Almost amused, the doctor said, “You have your own diagnosis, do you?”
“Not exactly. And my suggested treatment is the same as yours — bury him.”
“You’re willing to help? Not afraid of infection?”
“I’ll follow your lead, Doc, as to precautions.” The stranger’s expression was grave. “But the reason Old Swenson was killed is even worse than you think.”
Chapter eleven
It was going on three in the morning when Harry Gauge rode back into Trinidad.
He could have bedded down under cool sheets to rest his head on down-stuffed pillows at any of the ranch houses on the spreads he owned; but with what he had sent his bunch off doing right now, Gauge figured being seen — and thought of — as the sheriff made better sense.
Anyway, he could catch a few winks at his office and then, bright and early, go and deal with a certain town problem — that gunfighter, who he’d come to believe was almost surely Wes Banion. Time to show Trinidad that strangers couldn’t just ride into town and start shooting down deputies...
Gauge had figured to stretch out on a jail cell cot, but found Rhomer had beat him to it, sleeping it off in their nicest accommodations. His number two man looked disheveled and battered, his left ear bandaged, the white of it stained red.
The sheriff kicked the cot until the red-bearded deputy woke with a start, propping up on his elbows, dark blue, bloodshot eyes popping.
Gauge frowned at him. “What the hell happened to you? Horse throw you?”
Rhomer swallowed thickly, held one side of his head, then sat up, rattling the chains that held the cot to the wall. “Hell... really tore one on over at the Victory. Is it morning?”
“It’s the A.M., but it ain’t morning.
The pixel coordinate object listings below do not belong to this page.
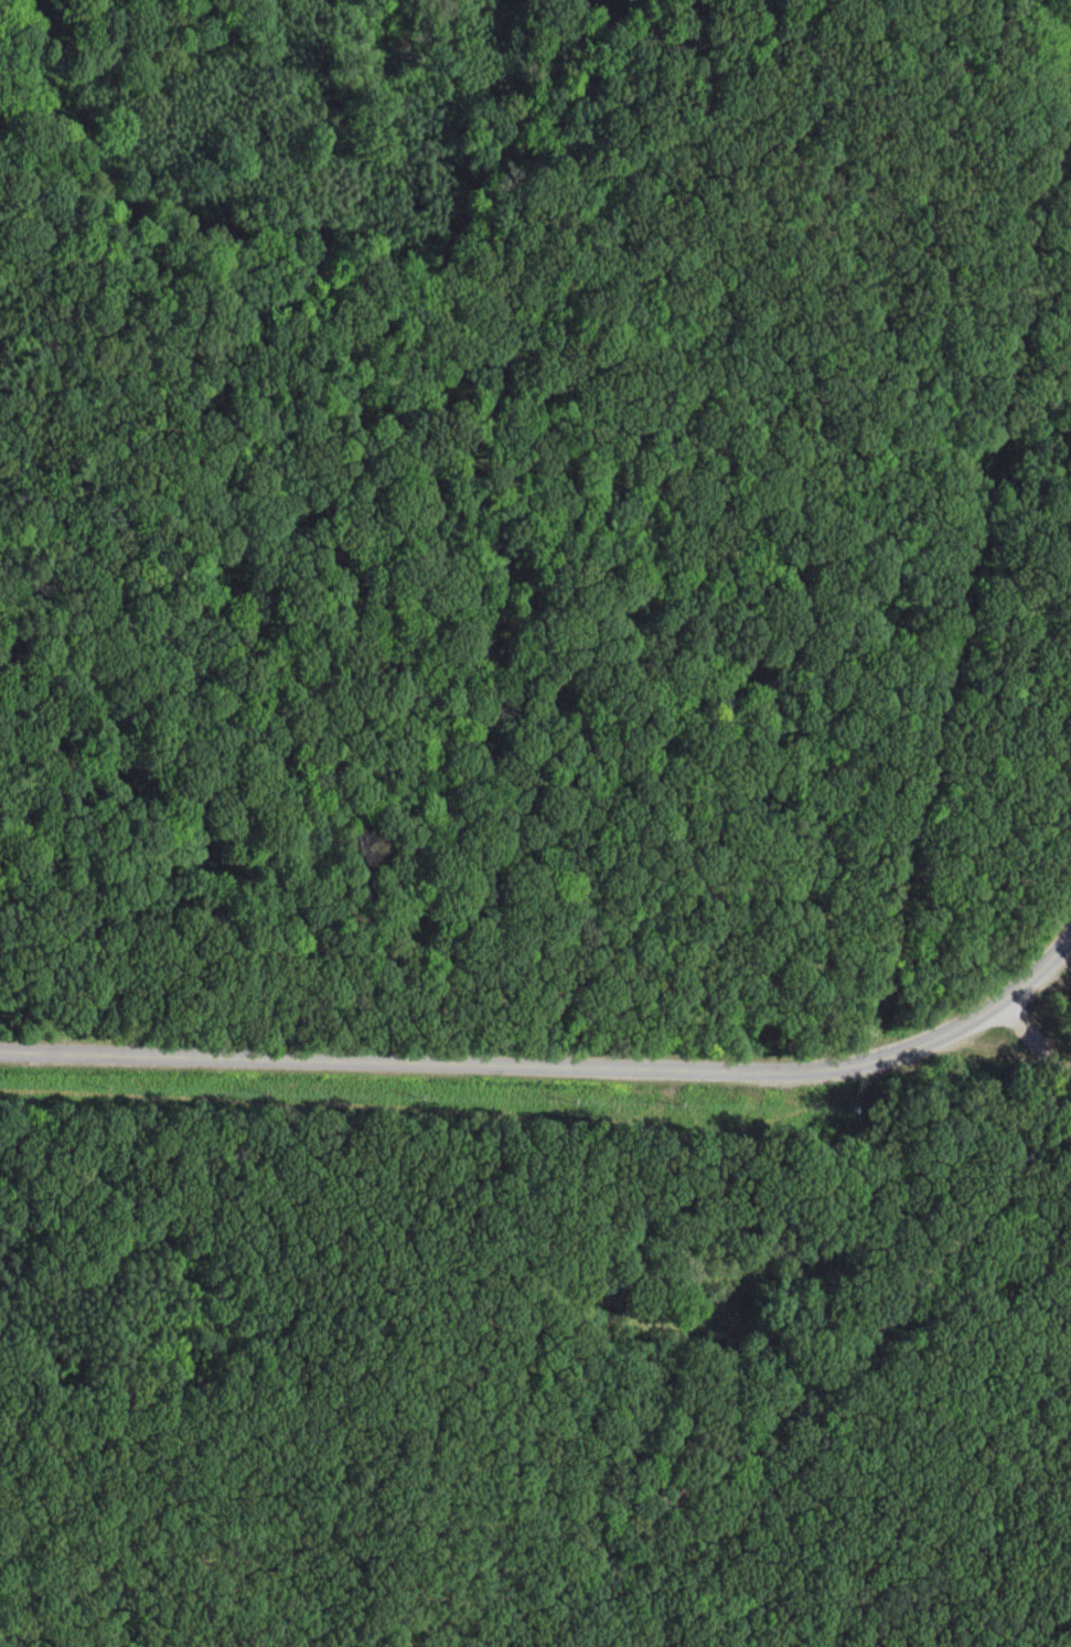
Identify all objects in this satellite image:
road: (590, 582)
road: (1030, 978)
road: (1056, 1050)
road: (1045, 1056)
road: (496, 1062)
road: (784, 1408)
Your ear’s bleedin’.”
“One of Lola’s girls got rough and I got rough and...” He grinned stupidly. Touched his bandaged ear, grimaced. “Kind of got bit.”
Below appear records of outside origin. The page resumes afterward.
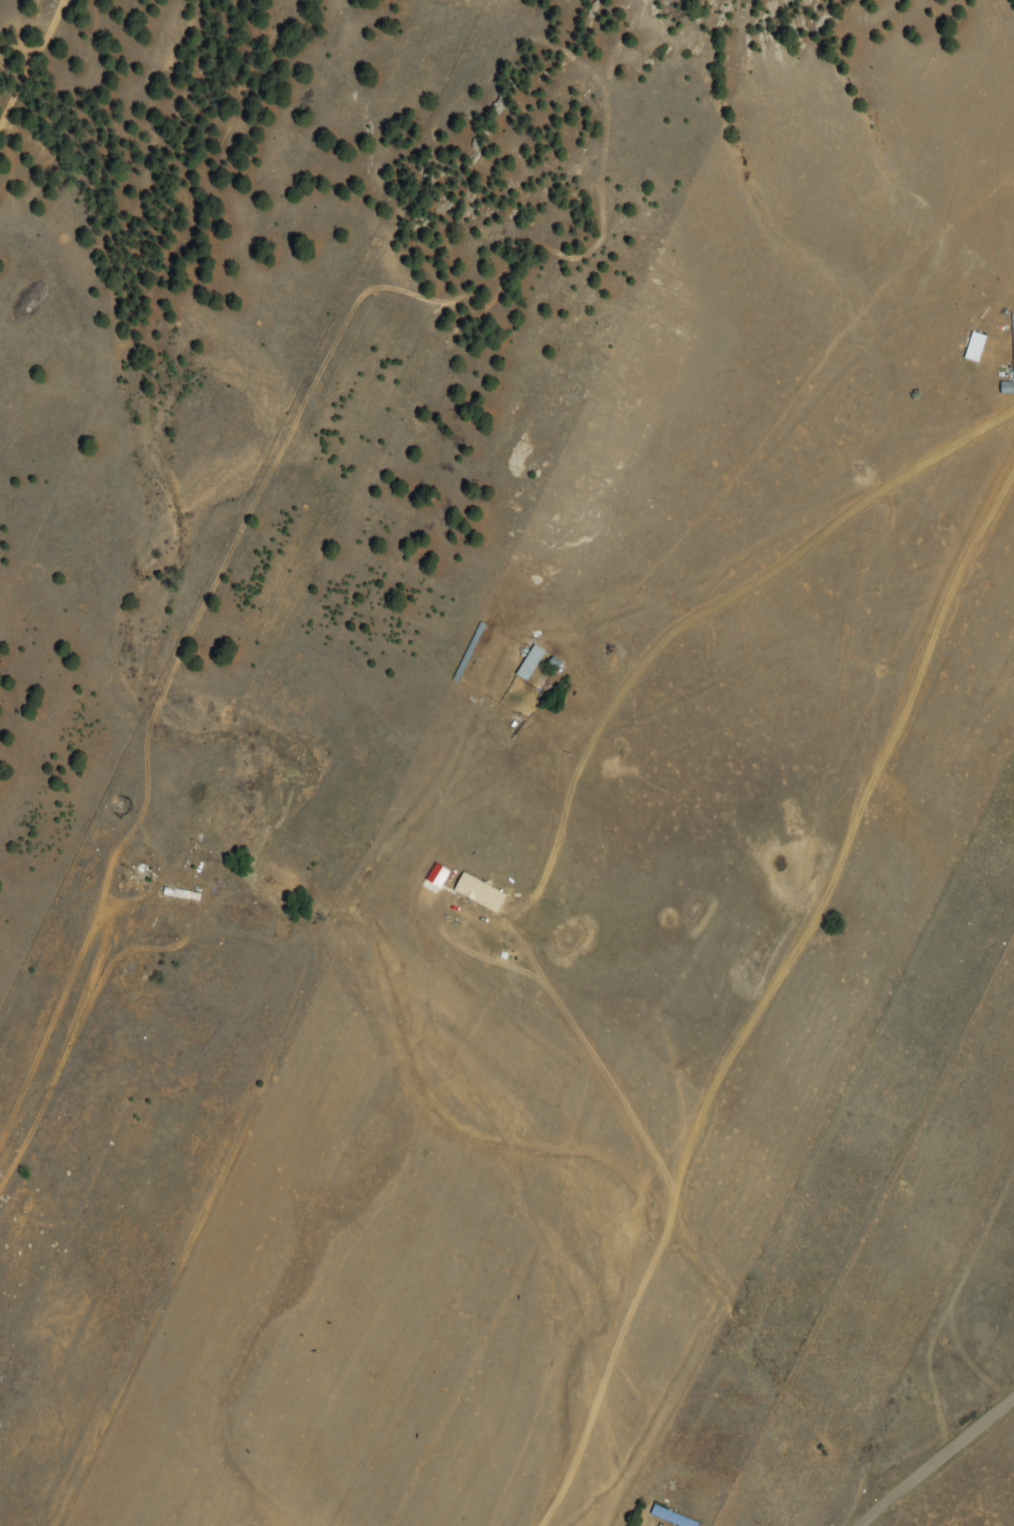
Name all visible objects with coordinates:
building: (1013, 339)
building: (530, 663)
building: (552, 667)
building: (480, 892)
building: (181, 893)
road: (242, 1123)
road: (951, 1476)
“Well, I hope you gave her as good as you got. Is our shootist still in town?”
Rhomer nodded. “I think he’s over at the hotel. But that ain’t the half of it.”
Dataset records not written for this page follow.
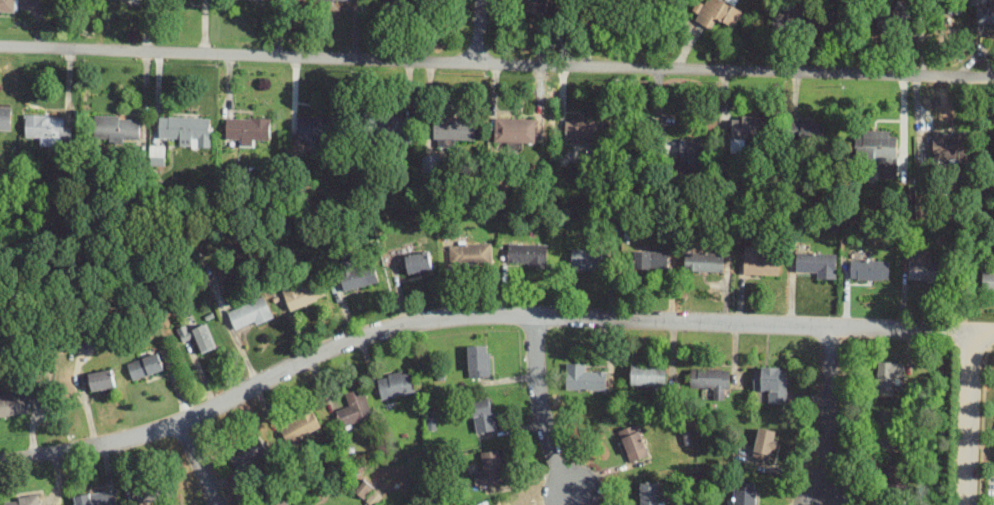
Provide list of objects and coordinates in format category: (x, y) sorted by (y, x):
building: (331, 0)
building: (413, 2)
building: (9, 5)
building: (534, 6)
building: (714, 12)
building: (890, 15)
building: (785, 19)
road: (476, 31)
road: (496, 63)
building: (5, 117)
building: (184, 127)
building: (315, 127)
building: (395, 127)
building: (46, 128)
building: (117, 128)
building: (248, 129)
building: (455, 129)
building: (517, 129)
building: (581, 129)
building: (747, 131)
building: (806, 133)
building: (951, 146)
building: (881, 148)
building: (157, 154)
building: (691, 154)
building: (430, 162)
building: (471, 255)
building: (527, 255)
building: (588, 259)
building: (650, 260)
building: (704, 261)
building: (759, 261)
building: (419, 262)
building: (817, 263)
building: (870, 269)
building: (925, 270)
building: (353, 275)
building: (988, 280)
building: (304, 293)
building: (250, 314)
road: (453, 318)
road: (940, 332)
road: (960, 333)
road: (983, 334)
building: (198, 335)
building: (480, 360)
building: (146, 365)
building: (648, 374)
building: (886, 377)
building: (584, 378)
building: (101, 379)
building: (712, 380)
building: (771, 383)
building: (396, 384)
building: (14, 403)
building: (354, 406)
road: (539, 410)
building: (483, 415)
road: (826, 415)
road: (970, 419)
building: (300, 426)
building: (885, 428)
building: (634, 442)
building: (766, 444)
building: (744, 448)
building: (250, 450)
road: (197, 464)
building: (489, 468)
building: (895, 481)
building: (155, 489)
building: (366, 492)
building: (650, 493)
building: (745, 494)
building: (96, 498)
building: (22, 500)
building: (283, 502)

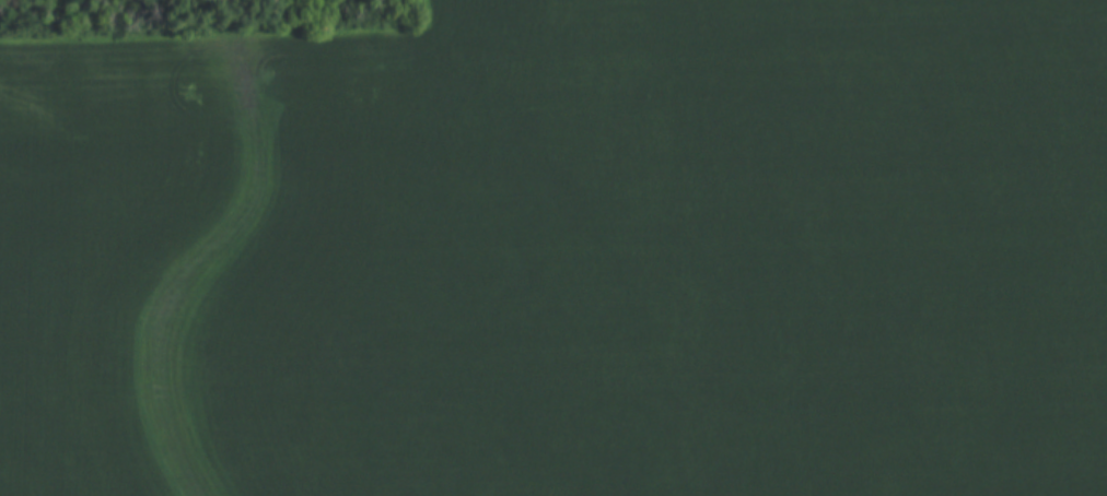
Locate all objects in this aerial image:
crop: (562, 253)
Gauge sat next to him. “What is?”
The deputy swallowed, apparently not relishing the taste, and gathered his thoughts, such as they were.
“When I went over to the doc’s,” he began, “to get this flapper patched up? Doc and Banion... I mean, I figure it’s Banion...”
“So do I. Go on.”
“Anyway, Doc and Banion come down the steps carryin’ somethin’ — somethin’ all wrapped up in a sheet. Now, I figure right off it’s a body...”
Wincing, Gauge thought, I really do need to find a brighter second-in-command.
“... and then I was sure it was a body, when I saw this hand flop down, and the doc kind of picks it up and tucks it back under. The doc, he was wearin’ work gloves, what’s a doc wearin’ work gloves for?”
“I don’t know. Go on.”
“Anyhow, the doc and Banion cart this body out back and walk past the houses to where it’s nothin’ but country, and just disappear off into the dark. Did I say that there was this shovel laid out on top of the body, on the sheet?”
“No. You didn’t.”
Rhomer nodded shrewdly, eyes narrowed. “I figure that was a body that they was goin’ out to bury in the boonies.”
“Seems at least a possibility.”
“Anyways, I sat on the stairs in the alley there, by the bank, waitin’ for the doc to get back. When he finally does, Banion ain’t with him. Or the body, neither, of course. All he has is that shovel.”
“Did you ask him what he’d been up to?”
“Well, yeah, in a way, but mostly I was hurtin’ and wantin’ him to tend to my ear. I lost a piece of it, and he done some stitchin’. So we was just jawin’, while he was sewin’, and I ask him where he’d been and such. I josh him—‘You off diggin’ for gold, Doc?’ He laughs a bit and says, no, he just had this-here dead dog to bury.”
“Bury a dog. Middle of the night. You just let that slide, did you, Vint?”